Tuesday, July 27, 2010

Christmas in July: All I Want for Christmas (1991)

Once again I worry that all this Christmas sentiment has slightly melted my heart, because All I Want for Christmas is another somewhat sappy holiday movie that I found mostly charming if entirely forgettable. It's thoroughly predictable from start to finish, but it has some really nice performances and a fairly light touch when it comes both to holiday sap and silly comedy, and the characters actually seem to genuinely like each other rather than just profess their love for the sake of the plot. This isn't some forgotten masterpiece, but like Nothing Like the Holidays, it's the kind of movie you could catch on TV in December and then unexpectedly watch all the way through.

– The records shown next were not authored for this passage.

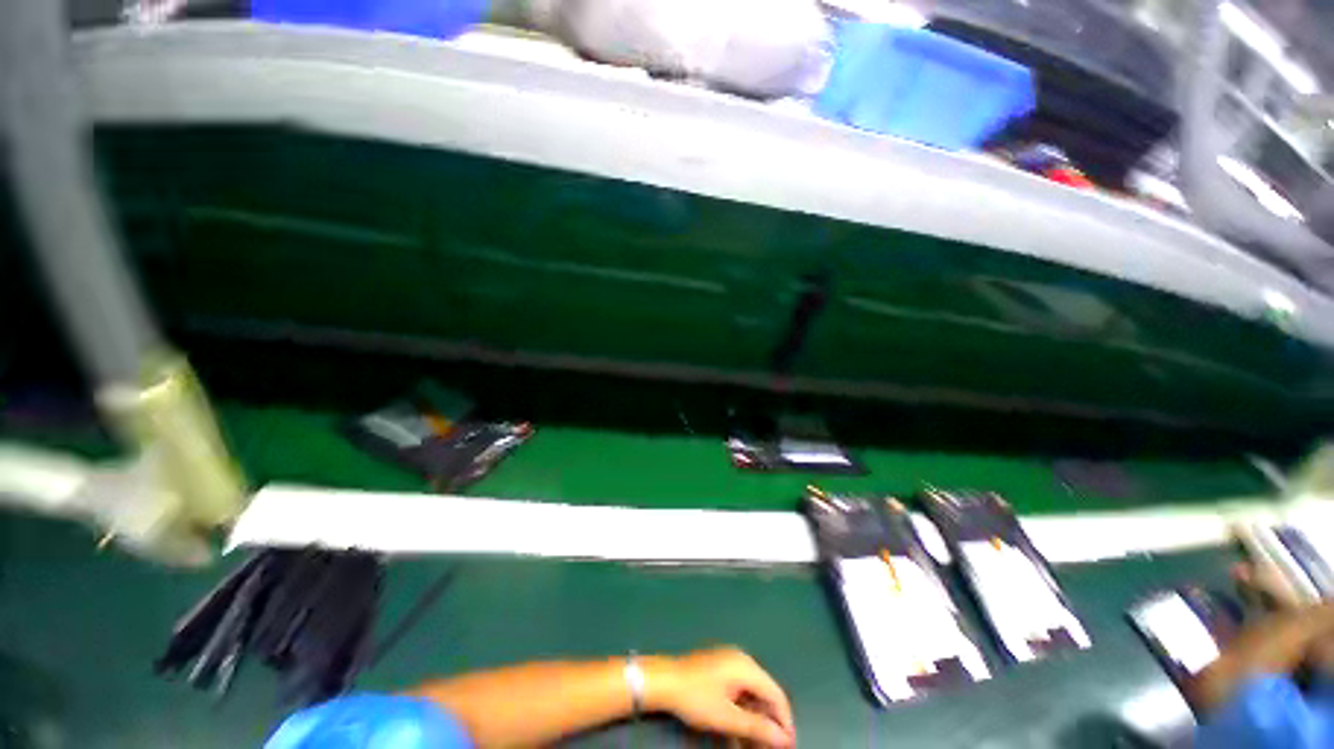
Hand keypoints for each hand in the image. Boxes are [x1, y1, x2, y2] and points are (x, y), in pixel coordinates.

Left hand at [644, 647, 794, 747]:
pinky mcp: (720, 668)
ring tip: (753, 744)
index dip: (785, 722)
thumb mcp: (728, 717)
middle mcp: (742, 660)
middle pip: (765, 693)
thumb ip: (757, 728)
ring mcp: (730, 662)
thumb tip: (783, 739)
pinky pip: (740, 690)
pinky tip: (739, 730)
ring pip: (752, 694)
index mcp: (747, 667)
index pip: (777, 695)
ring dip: (755, 720)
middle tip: (769, 748)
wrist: (665, 681)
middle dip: (769, 723)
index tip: (787, 747)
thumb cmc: (697, 697)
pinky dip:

A great deal of the charm comes from a very young Thora Birch as one of two kids (the other is played by a young Ethan Embry) who scheme to get their divorced parents back together on Christmas Eve. Birch made a big splash with serious roles about a decade later in American Beauty and Ghost World, and then basically descended into direct-to-video and TV-movie hell after that. But for someone whose image is still largely cemented in playing angsty teenagers, she's actually quite a revelation here as a cute and precocious kid who's never annoying or fake. Embry is good too, although his performance is a little more smarmy, and he has to deal with both the scheme to reunite the parents and a budding romance with a slightly older girl.

Harley Jane Kozak and Jamey Sheridan make less of an impact as the parents, but they still do a good job of making both the bickering and the reconciliation seem natural (I also appreciated that the movie didn't stigmatize divorce, just illustrate that these two particular people should reunite). And the regal Lauren Bacall shines in her few scenes as the grandmother who wishes her daughter would dump her current loser boyfriend (Kevin Nealon, in the least nuanced part) and get back with her upstanding ex-husband. It's pretty much just The Parent Trap at Christmas (and without identical twins), but it has a genuine humanity to it that overcomes many of the cliches. Either that, or Christmas movies have addled my brain.

The True Meaning of Christmas: Again, it's all about family togetherness.